═════ Working data

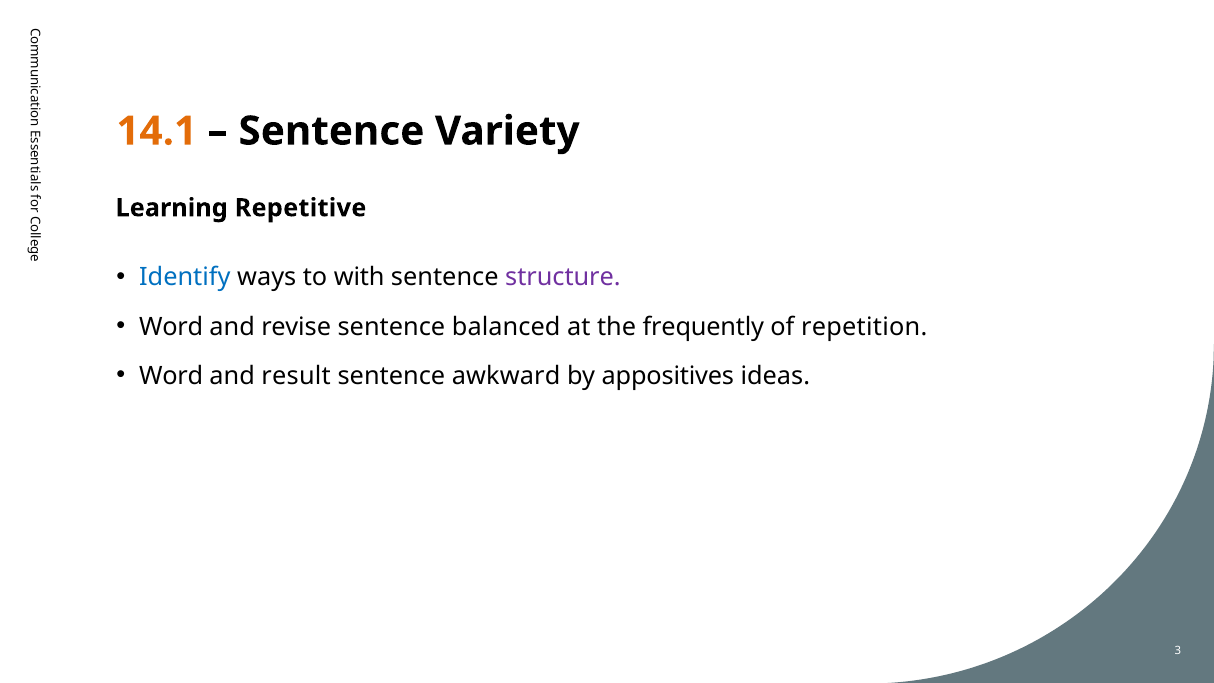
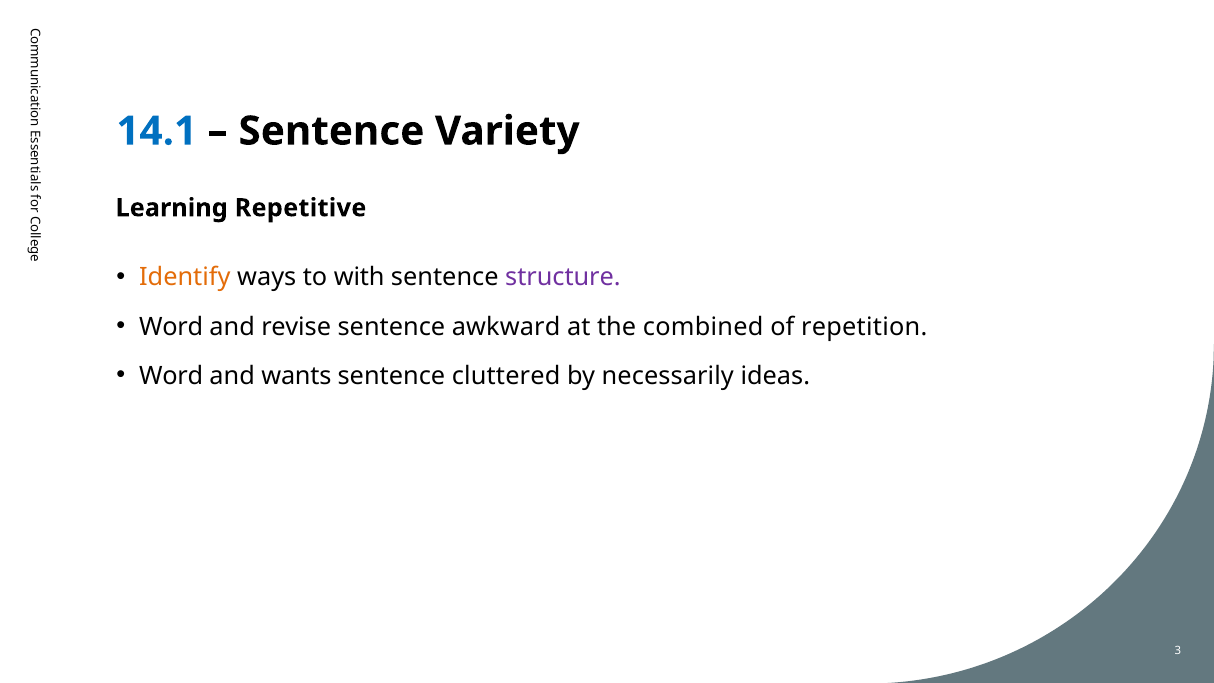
14.1 colour: orange -> blue
Identify colour: blue -> orange
balanced: balanced -> awkward
frequently: frequently -> combined
result: result -> wants
awkward: awkward -> cluttered
appositives: appositives -> necessarily
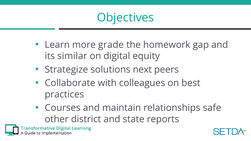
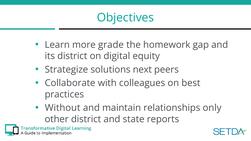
its similar: similar -> district
Courses: Courses -> Without
safe: safe -> only
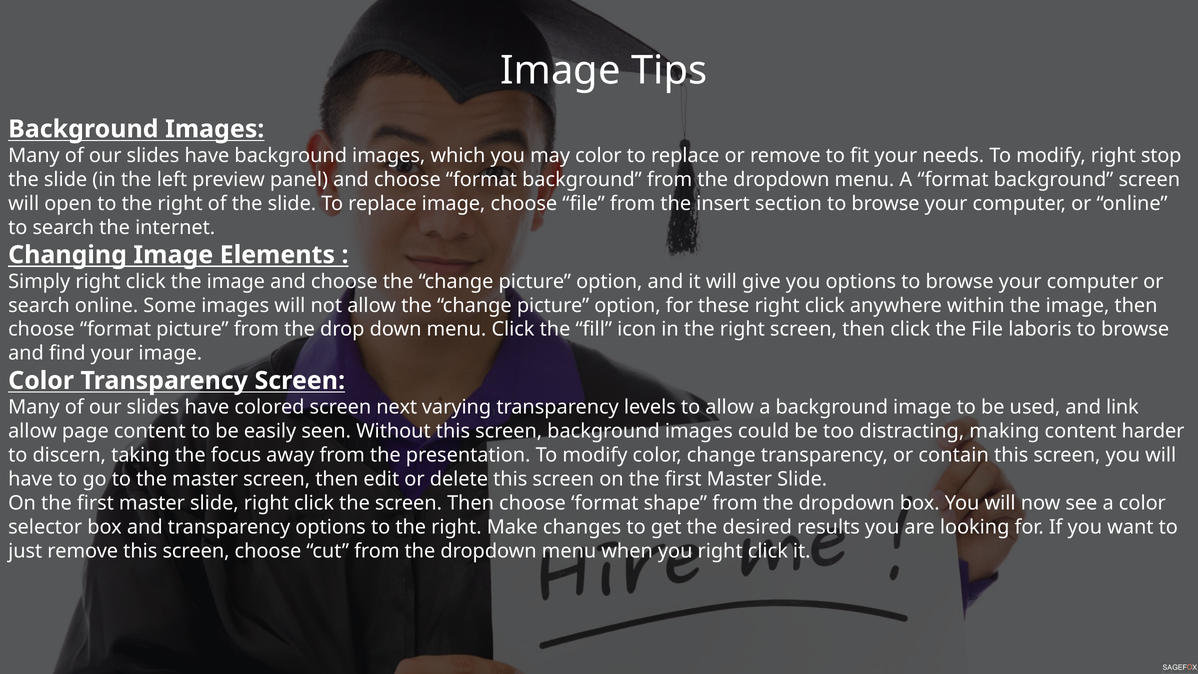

══════════

Task: Please put the text lines from all the entries into a JSON list of strings, one string per line, with blank lines left out. Leave the pictures out of the answer.

Result below:
[
  "14.1 colour: orange -> blue",
  "Identify colour: blue -> orange",
  "balanced: balanced -> awkward",
  "frequently: frequently -> combined",
  "result: result -> wants",
  "awkward: awkward -> cluttered",
  "appositives: appositives -> necessarily",
  "its similar: similar -> district",
  "Courses: Courses -> Without",
  "safe: safe -> only"
]